Studio album by Lou Rawls
- Released: June 7, 1976
- Recorded: November 1975–March 1976
- Studio: Sigma Sound, Philadelphia
- Genre: Philadelphia soul, jazz
- Length: 38:11
- Label: Philadelphia International
- Producer: Kenny Gamble, Leon Huff, Bunny Sigler, Dexter Wansel, Jack Faith, Bobby Martin

Lou Rawls chronology
| She's Gone (1975) | All Things in Time (1976) | Unmistakably Lou (1977) |

= All Things in Time =

All Things in Time is an album by American R&B singer Lou Rawls, released in June 1976 on the Philadelphia International Records label. The album includes Rawls's most famous song, "You'll Never Find Another Love Like Mine".

==Background==
Coming after a career lull, All Things in Time was Rawls's first album for PIR. At the time, he was the first artist to sign with PIR, after having already enjoyed a substantial recording career and chart success with other record labels. Recorded at Sigma Sound Studios and produced by Gamble & Huff, Bunny Sigler and Dexter Wansel, All Things in Time became an immediate success on the back of its lead single, "You'll Never Find Another Love Like Mine".

==Reception==

All Things in Time was highly rated by critics upon release, due to the quality and variety of its material, production standards and Rawls' vocal performances. It is often cited as the best album of Rawls' tenure with PIR. In a retrospective review for AllMusic, Jason Elias described it as "not only one of Rawls' best albums, it's also one of the finest from Philadelphia International".

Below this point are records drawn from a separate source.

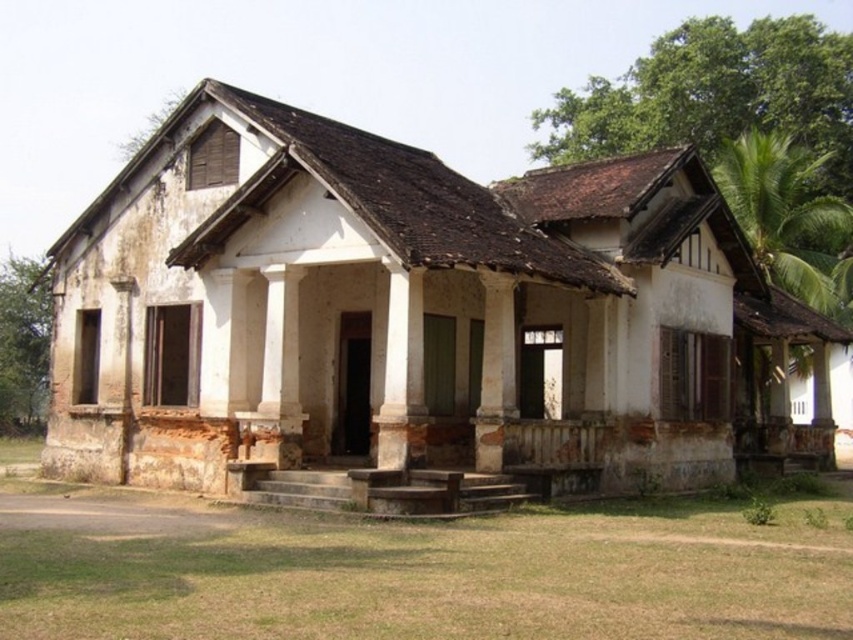
Question: From the image, what is the correct spatial relationship of white smooth pillar at center in relation to brown weathered wood column at center?

Choices:
 (A) above
 (B) below

Answer: (A)

Question: Is white smooth pillar at center thinner than brown weathered wood column at center?

Choices:
 (A) no
 (B) yes

Answer: (A)

Question: Which object appears closest to the camera in this image?

Choices:
 (A) brown weathered wood column at center
 (B) white smooth pillar at center

Answer: (B)

Question: Is white smooth pillar at center below brown weathered wood column at center?

Choices:
 (A) yes
 (B) no

Answer: (B)

Question: Which object is closer to the camera taking this photo?

Choices:
 (A) brown weathered wood column at center
 (B) white smooth pillar at center

Answer: (B)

The album was Rawls' third R&B chart-topper (the first since 1966), and reached No. 7 on the Billboard 200. "You'll Never Find Another Love Like Mine" gave Rawls the biggest hit of his career, topping Billboards R&B Songs chart and Adult Contemporary chart, and making No. 2 on the Billboard Hot 100.

Professional ratings
Review scores
| Source | Rating |
| AllMusic |  |

==Track listing==

- In 2005, All Things in Time was reissued on CD by Edsel Records in the UK in a double package with Rawls' 1977 album, Unmistakably Lou.

Side one
| No. | Title | Writer(s) | Length |
|---|---|---|---|
| 1. | "You're the One" | Kenneth Gamble, Leon Huff | 5:20 |
| 2. | "You'll Never Find Another Love Like Mine" | Gamble, Huff | 4:28 |
| 3. | "Time" | Jack Faith, Allan Felder | 2:55 |
| 4. | "Groovy People" | Gamble, Huff | 3:20 |
| 5. | "Need You Forever" | Bunny Sigler | 4:38 |

Side two
| No. | Title | Writer(s) | Length |
|---|---|---|---|
| 1. | "From Now On" | Sigler | 4:57 |
| 2. | "Pure Imagination" | Leslie Bricusse, Anthony Newley | 3:43 |
| 3. | "This Song Will Last Forever" | Gamble, Huff, Cary Gilbert | 5:08 |
| 4. | "Let's Fall in Love All Over Again" | Bobby Martin | 4:02 |

==Personnel==
- Kenneth Gamble – co-producer (tracks 1–2, 4, 8)
- Leon Huff – co-producer (tracks 1–2, 4, 8)
- Jack Faith – producer, musical arranger (track 3)
- Bunny Sigler – producer (tracks 5–6)
- Bobby Martin – producer (track 9), musical arranger (tracks 1–2, 4–5, 8–9)
- Richard Rome – musical arranger (track 6)
- Dexter Wansel – producer, musical arranger (track 7)
- Joe Tarsia – engineer
- Jim Gallagher – engineer
- Carl Paroulo – engineer
- Jay Mark – engineer
- Frank Laffitte – photos
- Ed Lee – design

==Charts==

===Weekly charts===

| Chart (1976) | Peak position |
|---|---|
| Canada Top Albums/CDs (RPM) | 8 |
| US Billboard 200 | 7 |
| US Top R&B/Hip-Hop Albums (Billboard) | 1 |

===Year-end charts===

| Chart (1976) | Position |
|---|---|
| Canada Top Albums/CDs (RPM) | 61 |
| US Billboard 200 | 84 |
| US Top R&B/Hip-Hop Albums (Billboard) | 16 |

==Certifications ==

| Region | Certification | Certified units/sales |
| Australia (ARIA) | Gold | 20,000^{^} |
^{^} Shipments figures based on certification alone.